TODO Verbose output



$ prove -lv t/34.t


# Add two numbers
# Add 3 numbers
t/34.t .. 
1..3
ok 1 - 1+1
ok 2 - 2+2
not ok 3 - 2+2+2 # TODO fix bug summing more than 2 values #173
#   Failed (TODO) test '2+2+2'
#   at t/34.t line 16.
#          got: '4'
#     expected: '6'
ok
All tests successful.
Files=1, Tests=3,  0 wallclock secs ( 0.01 usr  0.00 sys +  0.03 cusr  0.00 csys =  0.04 CPU)
Result: PASS

In the eXtreme Programming paradigm the following two key aspects are somewhat in contradiction: 1) Write your test before you write your code. 2) Make sure your test suit always passes at 100%.

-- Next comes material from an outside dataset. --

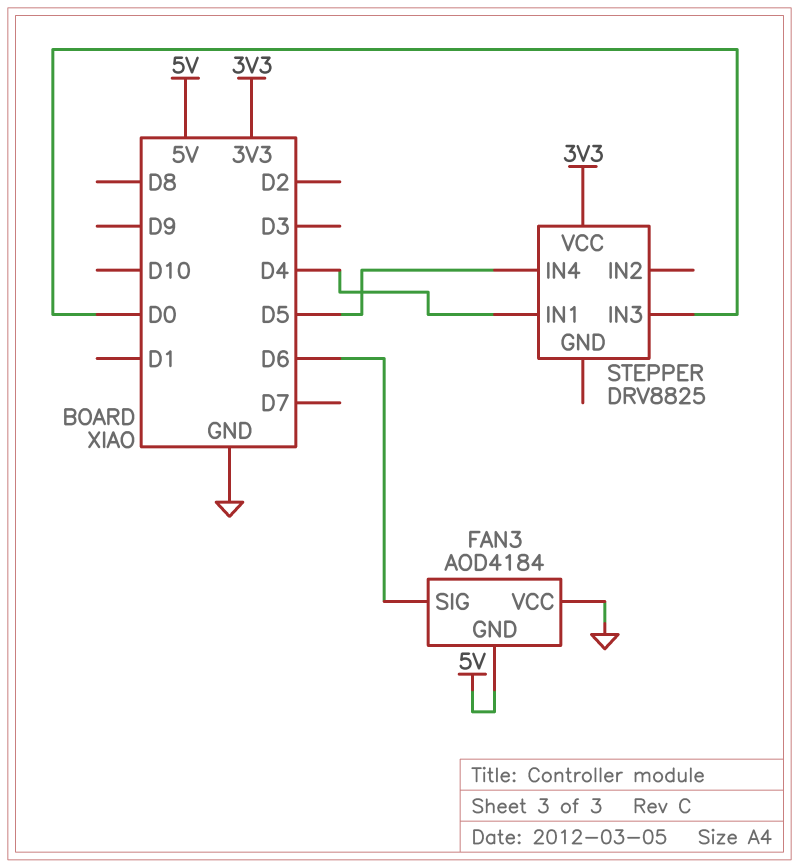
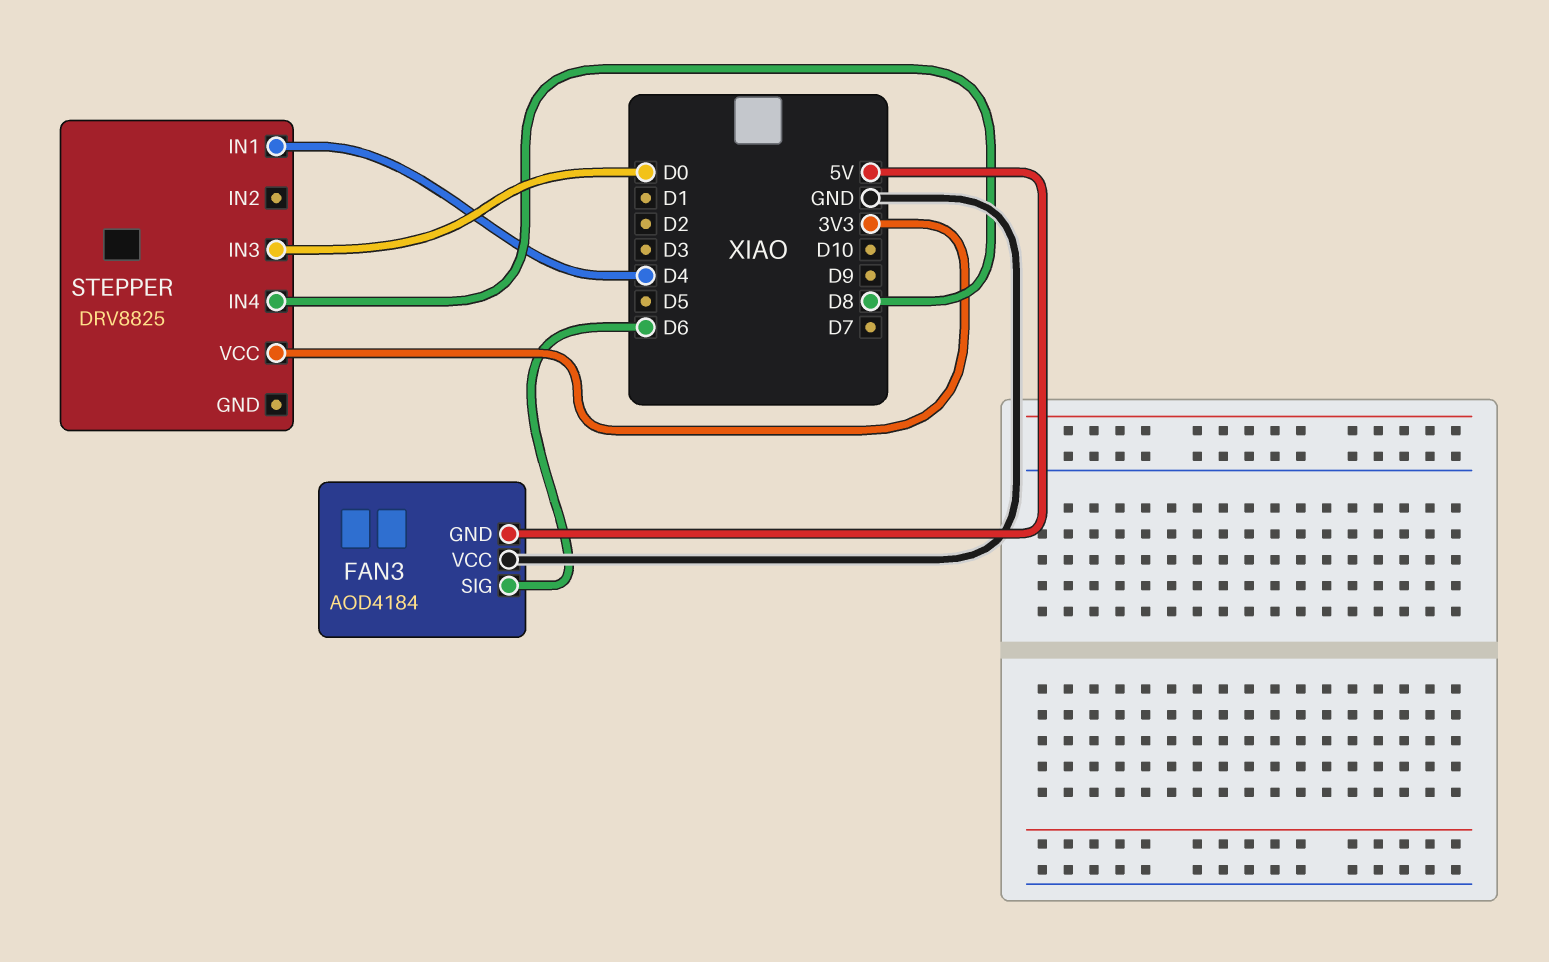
STEPPER pin IN4: D5 -> D8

Of course after you already wrote your tests for a new feature but before you can write the actual code there is a short time period when your test suit will not pass 100%.

Worse than that, it is also recommended that immediately when you get a bug report from somewhere you should write a test case that reproduces this bug. Obviously this test will fail before you fix the bug and will hopefully pass once you fixed it.

In order to make the test suit happy there is a way to tell the harness tool that a test is *supposed to fail*. That is, we know it will fail. What we can do to achieve this is to set one or more tests to be in a TODO block.